Mike McLellan, director of intelligence for the research group at Secureworks, wouldn’t go into detail about the company’s findings. Asked what Amnesty Canada could have done to prevent the breach of security controls, he said the suspected attacker is an advanced persistent threat group, so it will “try and try and try again” to beat defences.
“China has a long-standing approach of using its cyber capabilities to gather intelligence, intellectual property and conduct surveillance of individuals of interest. They have a particular interest in ethnic groups deemed to be hostile to the state. Because of that, NGOs like Amnesty and other inter-governmental agencies have been a long-standing target of Chinese cyber espionage. Based on some of the tools we saw, based on the nature of Amnesty as an organization, based on the nature of the state, we believe it was targeted … We [therefore] assessed that a group sponsored by or tasked by the Chinese state was likely responsible for the breach.”
It is possible the Canadian branch was targeted as a way to get information on Amnesty International itself, he said. While there is currently tension between Canada and China, McLellan doubts that’s behind this attack.
Amnesty International Canada is the Canadian branch of the recognized independent human rights advocate. It doesn’t accept any government funding for its research and campaigning work.

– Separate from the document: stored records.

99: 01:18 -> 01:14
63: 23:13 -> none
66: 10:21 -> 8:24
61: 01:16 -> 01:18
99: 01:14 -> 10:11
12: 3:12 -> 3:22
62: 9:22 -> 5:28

Nivyabandi said the branch tries to ensure that international rights Canada recognizes are upheld here, including Indigenous and refugee rights. It also works with activist groups here with international goals on human rights, including people from Hong Kong and China.
“Because we work on human rights globally, we are constantly issuing reports on human rights violations across the world, so we are a little bit the enemy of every state and leader who violates human rights, and constantly aware that we can be the target of just about anyone,” she said. Still, the compromise was a surprise.
Her agency is publicizing the attack now and explaining how it responded because other victimized organizations might just “reboot their systems and carry on without really knowing the root cause.”
Non-governmental agencies (NGOs) like Amnesty International have long been targets of governments unhappy with their work. State-backed hackers directly or indirectly break into the servers or smartphones of NGO workers looking for intelligence.
NGOs, many of whom are small and have limited funding, can be vulnerable. In January, after a service provider to the International Red Cross was hacked, Stéphane Duguin, CEO of the CyberPeace Institute, wrote a statement which in part said his agency’s research has shown that only one in 10 NGOs trains its staff regularly on cybersecurity, only one in four monitors their networks and only one in five has a cybersecurity plan.
In 2017, University of Toronto’s Citizen Lab, along with partners R3D, SocialTic and Article19, released a series of eight reports on widespread use of the Pegasus smartphone spyware used against many sectors of Mexican civil society, including investigative journalists and lawyers for cartel victims’ families, anti-corruption groups, prominent lawmakers, international investigators examining enforced disappearances, and even the spouse of a journalist killed in a cartel slaying.
Secureworks has some experience in looking at attacks on NGOs. In 2019 it published a report on a cyberespionage group it dubbed Bronze President, which it believes is likely a China-based threat actor targeting NGOs, as well as political and law enforcement organizations in countries in South and East Asia.
NGOs and similar organizations should pay attention to the Amnesty Canada attack, he added, and think about the security of their own IT networks and data.
Asked if NGOs devote enough resources to cybersecurity, McLellan noted as a group they have resource and financial constraints. “It’s about making the best you can with the investments you’ve got.”